# record output from an Xbox360 to my 942?



## JasonMN (Jun 12, 2006)

I have an Xbox360 and a 942 hooked to the same TV. Is there any way I could record what the 360 was displaying on the screen? (myself playing - yes I am a geek). Or can the 942 only record something from the guide? Many people record their 360 action with a PC and video cap card but I am hoping to avoid setting all that up.


Thanks in advance for any info!


----------



## Michael P (Oct 27, 2004)

All E* DVR's can only record either satellite-delivered or OTA delivered signals.

Now if the XBOX 360 had an ASTC modulator you might be able to record to the 942, however I don't think there are many ASTC modulators out there available to the general public.


----------



## JasonMN (Jun 12, 2006)

this is getting OT for this forum..but I also have a slighty older single TV SD DVR collecting dust...a 625 maybe? It was from Fall 2005. Could I possibly use that?

Thanks again for any info.


----------



## Michael P (Oct 27, 2004)

No. E* DVR's need to have the program already in MPEG2 format. The only possible way to get the XBOX into an HD DVR is through the digital OTA (ASTC format). Forget any SD DVR, none of those could record from an OTA input.

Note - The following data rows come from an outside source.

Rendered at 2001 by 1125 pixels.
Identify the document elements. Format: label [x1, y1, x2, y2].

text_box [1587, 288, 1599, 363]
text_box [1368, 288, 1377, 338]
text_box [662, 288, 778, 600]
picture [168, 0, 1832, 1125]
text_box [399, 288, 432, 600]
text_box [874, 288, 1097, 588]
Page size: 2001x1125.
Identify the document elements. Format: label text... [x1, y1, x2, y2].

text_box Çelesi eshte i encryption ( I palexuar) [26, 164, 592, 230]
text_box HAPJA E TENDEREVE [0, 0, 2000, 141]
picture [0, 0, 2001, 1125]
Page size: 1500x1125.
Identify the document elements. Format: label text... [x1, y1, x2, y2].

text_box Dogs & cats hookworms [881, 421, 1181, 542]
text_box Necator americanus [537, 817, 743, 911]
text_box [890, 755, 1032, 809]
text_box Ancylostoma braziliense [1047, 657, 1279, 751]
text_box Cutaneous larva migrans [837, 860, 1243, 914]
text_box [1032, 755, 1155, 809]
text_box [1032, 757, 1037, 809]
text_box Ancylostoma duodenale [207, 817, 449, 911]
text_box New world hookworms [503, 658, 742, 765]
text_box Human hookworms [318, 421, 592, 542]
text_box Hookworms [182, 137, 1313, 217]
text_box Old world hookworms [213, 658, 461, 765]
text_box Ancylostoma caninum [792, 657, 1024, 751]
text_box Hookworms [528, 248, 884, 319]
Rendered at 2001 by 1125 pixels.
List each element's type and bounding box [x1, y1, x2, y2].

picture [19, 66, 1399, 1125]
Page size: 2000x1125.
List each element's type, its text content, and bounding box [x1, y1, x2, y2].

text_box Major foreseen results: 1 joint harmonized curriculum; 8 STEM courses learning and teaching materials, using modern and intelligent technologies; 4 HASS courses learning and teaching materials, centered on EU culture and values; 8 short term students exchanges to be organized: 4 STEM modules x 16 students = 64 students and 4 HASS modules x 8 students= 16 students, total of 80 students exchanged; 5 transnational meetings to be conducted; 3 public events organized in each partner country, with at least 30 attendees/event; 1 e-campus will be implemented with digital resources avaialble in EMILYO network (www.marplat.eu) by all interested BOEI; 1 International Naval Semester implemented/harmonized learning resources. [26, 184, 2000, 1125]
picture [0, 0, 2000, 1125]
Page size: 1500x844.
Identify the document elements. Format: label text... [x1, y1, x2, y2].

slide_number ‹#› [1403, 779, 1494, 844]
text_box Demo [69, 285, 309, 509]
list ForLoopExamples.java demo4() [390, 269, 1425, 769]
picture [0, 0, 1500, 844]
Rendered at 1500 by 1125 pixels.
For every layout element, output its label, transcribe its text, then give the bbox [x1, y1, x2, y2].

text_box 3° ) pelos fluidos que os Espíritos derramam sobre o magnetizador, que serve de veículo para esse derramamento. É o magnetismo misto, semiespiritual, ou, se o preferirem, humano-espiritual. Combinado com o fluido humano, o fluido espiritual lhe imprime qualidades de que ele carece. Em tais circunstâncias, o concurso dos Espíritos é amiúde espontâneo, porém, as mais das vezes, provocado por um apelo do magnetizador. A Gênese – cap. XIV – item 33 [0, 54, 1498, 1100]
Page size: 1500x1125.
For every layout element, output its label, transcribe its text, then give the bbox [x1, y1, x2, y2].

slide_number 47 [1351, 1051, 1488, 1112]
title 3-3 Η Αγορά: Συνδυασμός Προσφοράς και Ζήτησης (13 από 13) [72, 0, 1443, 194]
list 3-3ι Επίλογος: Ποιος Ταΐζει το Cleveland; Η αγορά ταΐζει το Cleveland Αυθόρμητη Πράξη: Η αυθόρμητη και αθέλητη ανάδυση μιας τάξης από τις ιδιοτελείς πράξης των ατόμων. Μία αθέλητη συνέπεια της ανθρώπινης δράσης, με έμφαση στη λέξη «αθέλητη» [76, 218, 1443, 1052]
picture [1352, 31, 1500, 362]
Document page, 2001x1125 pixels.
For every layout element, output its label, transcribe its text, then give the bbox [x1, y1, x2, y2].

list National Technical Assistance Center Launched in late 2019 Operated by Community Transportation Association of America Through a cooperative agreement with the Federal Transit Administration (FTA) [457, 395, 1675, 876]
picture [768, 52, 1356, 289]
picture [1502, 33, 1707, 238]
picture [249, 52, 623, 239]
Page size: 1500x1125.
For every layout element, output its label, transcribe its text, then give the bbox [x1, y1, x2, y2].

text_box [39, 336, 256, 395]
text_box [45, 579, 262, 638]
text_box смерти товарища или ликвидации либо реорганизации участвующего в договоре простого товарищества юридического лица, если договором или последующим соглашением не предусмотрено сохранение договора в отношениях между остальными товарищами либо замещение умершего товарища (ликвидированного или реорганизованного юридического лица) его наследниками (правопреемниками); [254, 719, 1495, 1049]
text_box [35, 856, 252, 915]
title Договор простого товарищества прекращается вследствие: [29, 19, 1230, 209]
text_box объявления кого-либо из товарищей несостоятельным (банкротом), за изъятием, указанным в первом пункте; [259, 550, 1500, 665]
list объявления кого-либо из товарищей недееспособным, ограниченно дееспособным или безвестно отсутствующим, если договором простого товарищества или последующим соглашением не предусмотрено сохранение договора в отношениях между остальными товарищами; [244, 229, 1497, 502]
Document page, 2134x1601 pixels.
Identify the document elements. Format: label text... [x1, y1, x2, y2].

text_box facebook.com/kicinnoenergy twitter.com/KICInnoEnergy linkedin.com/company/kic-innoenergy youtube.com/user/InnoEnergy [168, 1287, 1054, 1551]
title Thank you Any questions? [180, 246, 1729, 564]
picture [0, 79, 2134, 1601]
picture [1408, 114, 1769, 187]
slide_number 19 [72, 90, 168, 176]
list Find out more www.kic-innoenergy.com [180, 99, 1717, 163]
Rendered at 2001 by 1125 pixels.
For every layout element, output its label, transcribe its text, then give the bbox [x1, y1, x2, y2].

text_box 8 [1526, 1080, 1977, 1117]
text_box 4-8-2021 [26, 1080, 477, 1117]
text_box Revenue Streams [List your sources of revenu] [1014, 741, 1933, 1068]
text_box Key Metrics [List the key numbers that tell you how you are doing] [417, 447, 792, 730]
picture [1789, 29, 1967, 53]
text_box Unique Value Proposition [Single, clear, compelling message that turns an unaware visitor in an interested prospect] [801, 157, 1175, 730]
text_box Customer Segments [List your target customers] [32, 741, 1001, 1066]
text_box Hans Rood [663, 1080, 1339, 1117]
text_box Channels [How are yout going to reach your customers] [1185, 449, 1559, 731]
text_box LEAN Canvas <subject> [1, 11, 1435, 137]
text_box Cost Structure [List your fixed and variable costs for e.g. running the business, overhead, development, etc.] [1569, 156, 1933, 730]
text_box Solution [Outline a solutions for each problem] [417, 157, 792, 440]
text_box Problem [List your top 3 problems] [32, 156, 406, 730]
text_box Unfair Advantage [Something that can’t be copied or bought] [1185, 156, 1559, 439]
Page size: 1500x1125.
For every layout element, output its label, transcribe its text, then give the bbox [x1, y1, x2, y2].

The only ASTC modulator I am aware of was an early attempt by E* at an HD IRD. The model 5000 had "expansion ports". One of these ports accepted an ASTC modulator adaptor. But this was only functional to view the one or two
HD channels that were available on the satellite. 

What you need is a stand-alone ASTC modulator. I don't believe one exists today.

The line input on E* DVR's (channel 0) are only there as a convenience. You cannot record form that input.


----------



## JasonMN (Jun 12, 2006)

Thanks Michael. My other reciever is actually an 811. I move this to that forum..


Thanks again.


----------



## Jon Spackman (Feb 7, 2005)

Jason- Just get an inexpensive dvd recorder. at the low settings they will record hours of play (from your 360 or whatever).


Closing because this is off topic


----------